- Set exercise
Quote every text line of the data below word for word, and leave the pictures out of your answer.

- Exercise inputs
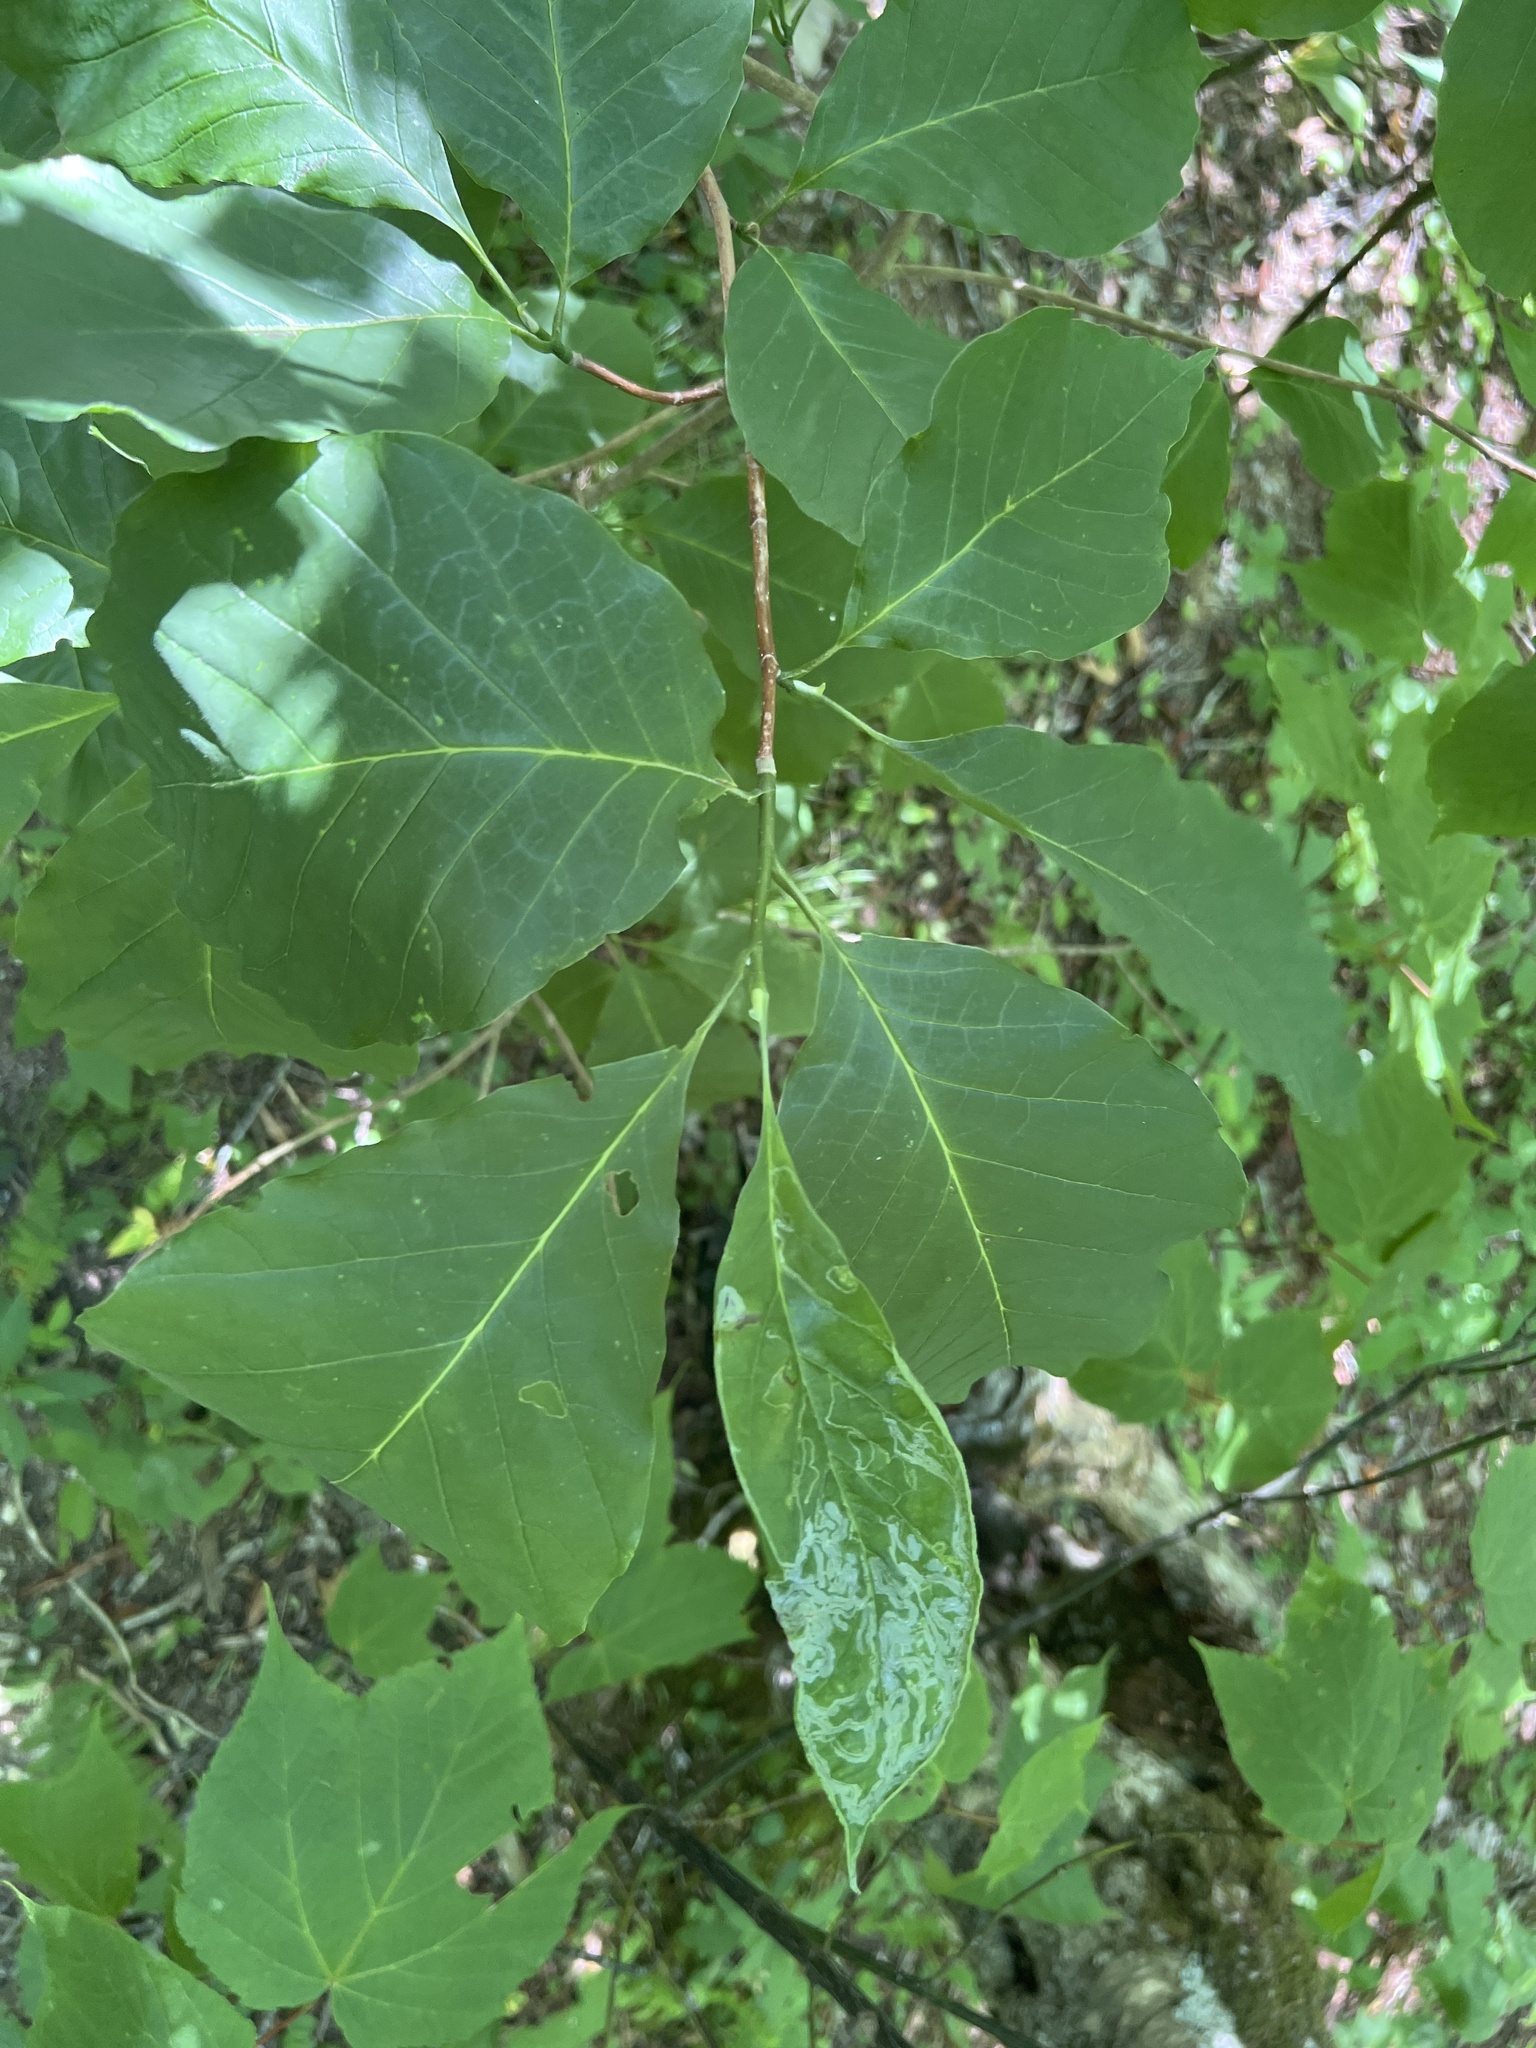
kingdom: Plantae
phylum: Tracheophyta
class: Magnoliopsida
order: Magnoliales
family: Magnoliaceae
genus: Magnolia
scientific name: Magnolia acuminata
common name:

- Complete answer
kingdom: Plantae
phylum: Tracheophyta
class: Magnoliopsida
order: Magnoliales
family: Magnoliaceae
genus: Magnolia
scientific name: Magnolia acuminata
common name:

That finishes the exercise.